• [WHAT YOU SHOULD DO]
Give back every line of the data below exactly.

• [DATA SHOWN]
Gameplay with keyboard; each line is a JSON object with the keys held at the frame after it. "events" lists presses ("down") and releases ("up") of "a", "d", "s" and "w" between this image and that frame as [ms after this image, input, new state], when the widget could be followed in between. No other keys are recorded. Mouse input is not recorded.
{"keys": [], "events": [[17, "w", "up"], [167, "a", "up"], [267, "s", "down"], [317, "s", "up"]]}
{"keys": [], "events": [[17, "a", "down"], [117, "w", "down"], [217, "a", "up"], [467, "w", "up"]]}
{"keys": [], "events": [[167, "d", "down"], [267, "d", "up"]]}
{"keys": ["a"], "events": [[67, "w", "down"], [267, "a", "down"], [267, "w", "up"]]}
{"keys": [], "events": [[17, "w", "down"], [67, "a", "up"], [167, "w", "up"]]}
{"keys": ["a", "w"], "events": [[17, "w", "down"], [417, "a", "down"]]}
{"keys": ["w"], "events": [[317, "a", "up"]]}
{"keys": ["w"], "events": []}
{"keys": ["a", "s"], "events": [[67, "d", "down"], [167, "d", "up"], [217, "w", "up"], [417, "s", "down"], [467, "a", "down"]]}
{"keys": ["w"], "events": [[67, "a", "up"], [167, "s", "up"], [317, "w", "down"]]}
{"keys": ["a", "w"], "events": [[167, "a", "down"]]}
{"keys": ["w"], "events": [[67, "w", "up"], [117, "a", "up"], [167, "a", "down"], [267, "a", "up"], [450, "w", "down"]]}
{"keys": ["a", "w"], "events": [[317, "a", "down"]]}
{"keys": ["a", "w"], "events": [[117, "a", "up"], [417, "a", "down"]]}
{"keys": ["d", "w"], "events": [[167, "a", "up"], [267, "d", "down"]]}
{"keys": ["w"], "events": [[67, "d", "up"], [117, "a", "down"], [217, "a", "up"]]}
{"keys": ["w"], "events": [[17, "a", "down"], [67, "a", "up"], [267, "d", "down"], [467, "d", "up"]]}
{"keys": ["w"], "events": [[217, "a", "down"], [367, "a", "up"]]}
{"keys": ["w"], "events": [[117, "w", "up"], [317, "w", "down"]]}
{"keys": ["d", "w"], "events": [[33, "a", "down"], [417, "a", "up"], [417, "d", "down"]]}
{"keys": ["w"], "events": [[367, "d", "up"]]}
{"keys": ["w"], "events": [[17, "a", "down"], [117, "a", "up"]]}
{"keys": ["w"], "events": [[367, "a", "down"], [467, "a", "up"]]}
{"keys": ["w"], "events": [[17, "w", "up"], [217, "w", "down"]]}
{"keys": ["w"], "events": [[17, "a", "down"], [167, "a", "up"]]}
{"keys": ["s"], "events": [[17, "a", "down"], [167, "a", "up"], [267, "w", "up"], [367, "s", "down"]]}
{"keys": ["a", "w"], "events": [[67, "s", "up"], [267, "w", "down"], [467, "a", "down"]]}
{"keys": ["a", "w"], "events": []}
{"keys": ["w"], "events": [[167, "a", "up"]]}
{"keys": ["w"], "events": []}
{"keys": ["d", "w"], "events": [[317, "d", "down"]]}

• [TASK SOLUTION]
Gameplay with keyboard; each line is a JSON object with the keys held at the frame after it. "events" lists presses ("down") and releases ("up") of "a", "d", "s" and "w" between this image and that frame as [ms after this image, input, new state], when the widget could be followed in between. No other keys are recorded. Mouse input is not recorded.
{"keys": [], "events": [[17, "w", "up"], [167, "a", "up"], [267, "s", "down"], [317, "s", "up"]]}
{"keys": [], "events": [[17, "a", "down"], [117, "w", "down"], [217, "a", "up"], [467, "w", "up"]]}
{"keys": [], "events": [[167, "d", "down"], [267, "d", "up"]]}
{"keys": ["a"], "events": [[67, "w", "down"], [267, "a", "down"], [267, "w", "up"]]}
{"keys": [], "events": [[17, "w", "down"], [67, "a", "up"], [167, "w", "up"]]}
{"keys": ["a", "w"], "events": [[17, "w", "down"], [417, "a", "down"]]}
{"keys": ["w"], "events": [[317, "a", "up"]]}
{"keys": ["w"], "events": []}
{"keys": ["a", "s"], "events": [[67, "d", "down"], [167, "d", "up"], [217, "w", "up"], [417, "s", "down"], [467, "a", "down"]]}
{"keys": ["w"], "events": [[67, "a", "up"], [167, "s", "up"], [317, "w", "down"]]}
{"keys": ["a", "w"], "events": [[167, "a", "down"]]}
{"keys": ["w"], "events": [[67, "w", "up"], [117, "a", "up"], [167, "a", "down"], [267, "a", "up"], [450, "w", "down"]]}
{"keys": ["a", "w"], "events": [[317, "a", "down"]]}
{"keys": ["a", "w"], "events": [[117, "a", "up"], [417, "a", "down"]]}
{"keys": ["d", "w"], "events": [[167, "a", "up"], [267, "d", "down"]]}
{"keys": ["w"], "events": [[67, "d", "up"], [117, "a", "down"], [217, "a", "up"]]}
{"keys": ["w"], "events": [[17, "a", "down"], [67, "a", "up"], [267, "d", "down"], [467, "d", "up"]]}
{"keys": ["w"], "events": [[217, "a", "down"], [367, "a", "up"]]}
{"keys": ["w"], "events": [[117, "w", "up"], [317, "w", "down"]]}
{"keys": ["d", "w"], "events": [[33, "a", "down"], [417, "a", "up"], [417, "d", "down"]]}
{"keys": ["w"], "events": [[367, "d", "up"]]}
{"keys": ["w"], "events": [[17, "a", "down"], [117, "a", "up"]]}
{"keys": ["w"], "events": [[367, "a", "down"], [467, "a", "up"]]}
{"keys": ["w"], "events": [[17, "w", "up"], [217, "w", "down"]]}
{"keys": ["w"], "events": [[17, "a", "down"], [167, "a", "up"]]}
{"keys": ["s"], "events": [[17, "a", "down"], [167, "a", "up"], [267, "w", "up"], [367, "s", "down"]]}
{"keys": ["a", "w"], "events": [[67, "s", "up"], [267, "w", "down"], [467, "a", "down"]]}
{"keys": ["a", "w"], "events": []}
{"keys": ["w"], "events": [[167, "a", "up"]]}
{"keys": ["w"], "events": []}
{"keys": ["d", "w"], "events": [[317, "d", "down"]]}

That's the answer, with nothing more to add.